Problema proposto 1 - De acordo com o bloco de texto sobre o quadro fiscal do governo, qual foi a queda real dos gastos da União com pessoal nos primeiros sete meses de 2021, em comparação com 2020?

━━━ Bloco de texto

Inflação em alta e congelamento salarial dos servidores públicos “melhoram” quadro fiscal do governo

Gabriel Magalhães Beltrão*

Os gastos da União com pessoal tiveram queda real de 3,3% nos primeiros sete meses de 2021 em comparação 2020. Caiu de R$ 201 bi para R$ 194 bi. Essa queda não se deve apenas ao congelamento salarial, que em algumas categorias (como PCCTAE) vem desde 2017, mas também à não reposição dos casos de vacância, que, segundo o próprio Ministério da Economia, tem tido taxa de reposição de apenas 30%.

Concomitantemente, a arrecadação da União no acumulado até julho/2021 acumula alta de 29,9% (+R$ 251 bi), fato que está muito associado a alta da inflação, que acumula o índice de 8,99% em 12 meses. Só com impostos e contribuições o Tesouro Nacional ampliou a sua arrecadação em 30,8% (+ R$ 163 bi). Por sinal, a alta da inflação está diretamente associada à política econômica do governo, que além de não tomar nenhuma iniciativa para conter os reflexos da alta dos preços das commodities no mercado interno, contribui ativamente para tal com a política de majoração de preços administrados (gasolina, diesel, gás de cozinha, energia elétrica).

━━━━━━

Problema proposto 2 - Passe para uma tabela Markdown, com as colunas n e Linha, as linhas da listagem entre a que contém "Document page, 1890x1063 pixels." e a que contém "text_box 14:30 – 16:30 [1010, 368, 1693, 479]", inclusive. Deixe de fora as linhas em branco.

━━━ Dados fornecidos

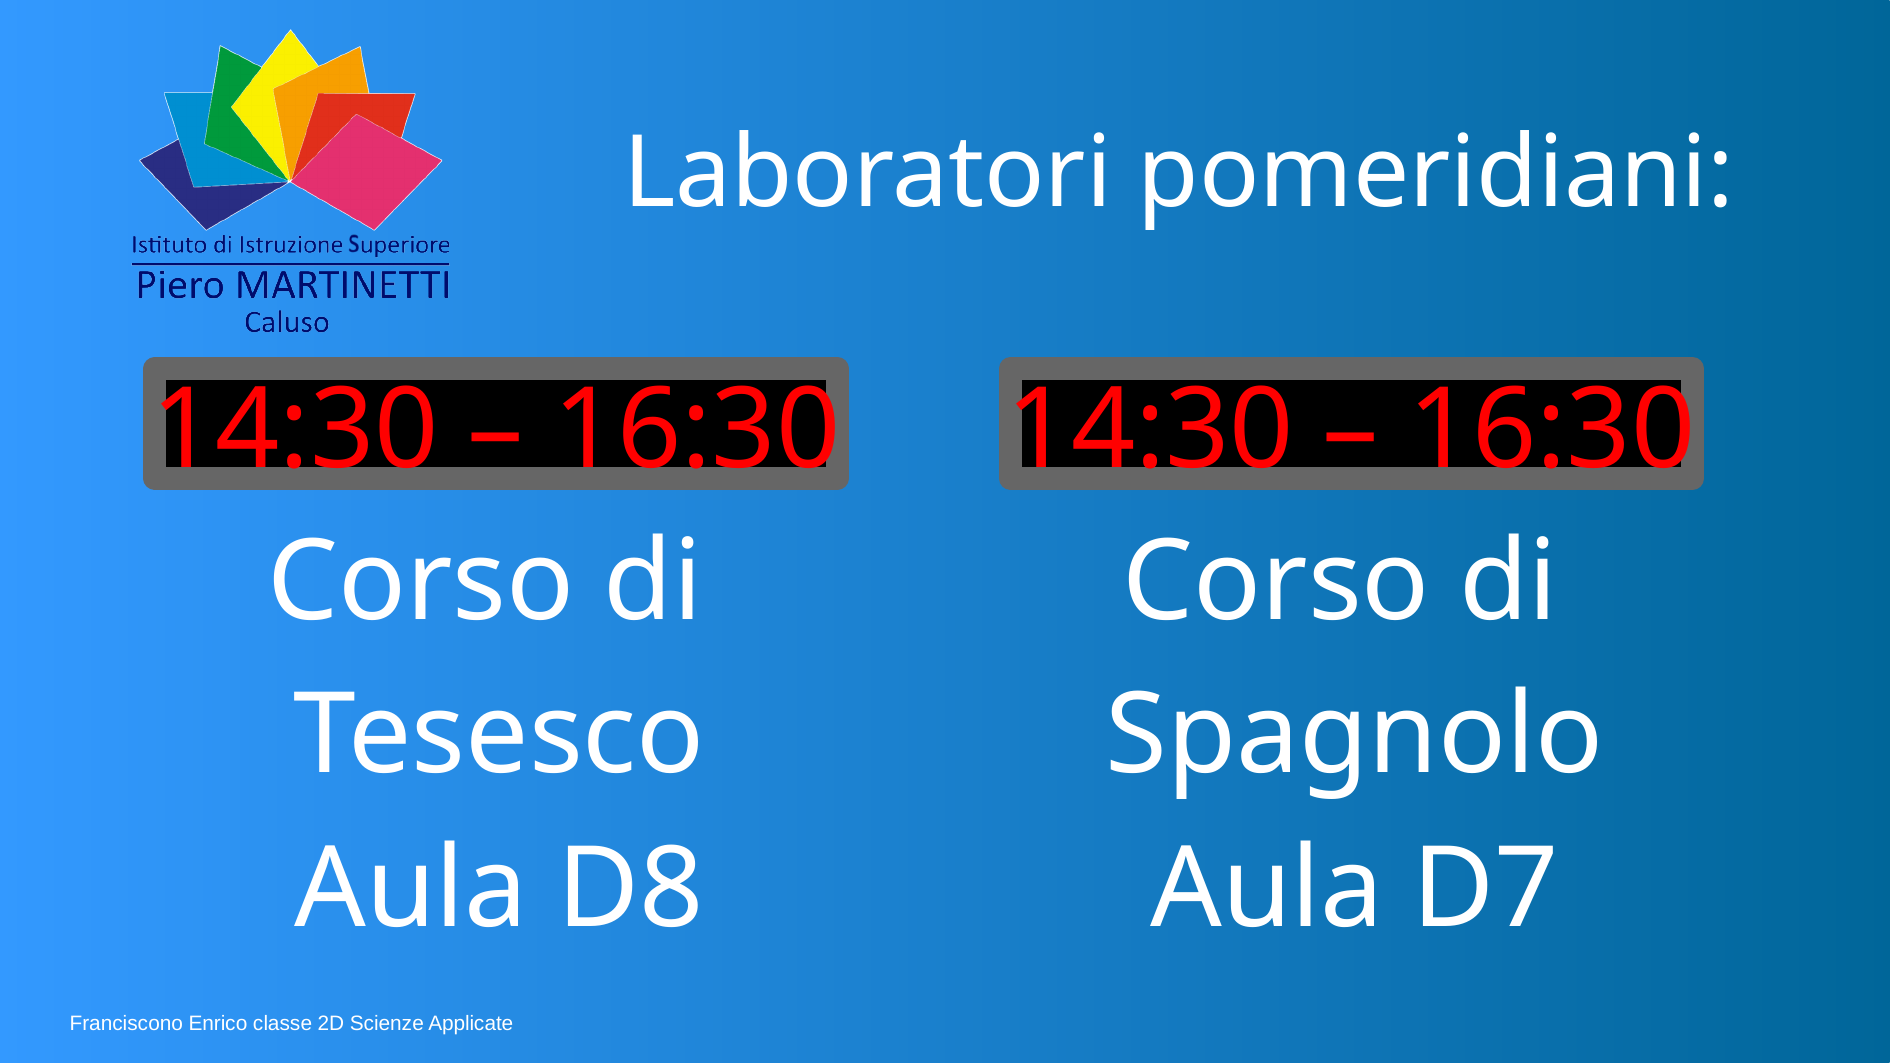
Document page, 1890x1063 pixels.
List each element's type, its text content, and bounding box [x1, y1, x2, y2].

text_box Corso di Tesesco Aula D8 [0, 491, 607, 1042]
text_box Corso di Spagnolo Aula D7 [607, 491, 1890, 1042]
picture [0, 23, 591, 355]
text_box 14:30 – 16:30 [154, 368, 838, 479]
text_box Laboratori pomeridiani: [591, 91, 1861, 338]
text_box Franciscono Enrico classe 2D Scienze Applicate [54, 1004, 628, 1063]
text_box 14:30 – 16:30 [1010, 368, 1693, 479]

━━━━━━
━━━ Dados fornecidos

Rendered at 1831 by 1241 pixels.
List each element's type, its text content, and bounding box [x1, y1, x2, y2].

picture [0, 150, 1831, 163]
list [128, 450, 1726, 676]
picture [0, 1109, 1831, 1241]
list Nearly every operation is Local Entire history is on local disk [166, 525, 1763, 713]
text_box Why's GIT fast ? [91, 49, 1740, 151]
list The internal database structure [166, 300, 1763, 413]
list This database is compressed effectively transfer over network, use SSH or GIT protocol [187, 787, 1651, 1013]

━━━━━━

Resposta da tarefa 1 - Uma queda real de 3,3%, de R$ 201 bi para R$ 194 bi.

Resposta da tarefa 2 -
| n | Linha |
|---|---|
| 1 | Document page, 1890x1063 pixels. |
| 2 | List each element's type, its text content, and bounding box [x1, y1, x2, y2]. |
| 3 | text_box Corso di Tesesco Aula D8 [0, 491, 607, 1042] |
| 4 | text_box Corso di Spagnolo Aula D7 [607, 491, 1890, 1042] |
| 5 | picture [0, 23, 591, 355] |
| 6 | text_box 14:30 – 16:30 [154, 368, 838, 479] |
| 7 | text_box Laboratori pomeridiani: [591, 91, 1861, 338] |
| 8 | text_box Franciscono Enrico classe 2D Scienze Applicate [54, 1004, 628, 1063] |
| 9 | text_box 14:30 – 16:30 [1010, 368, 1693, 479] |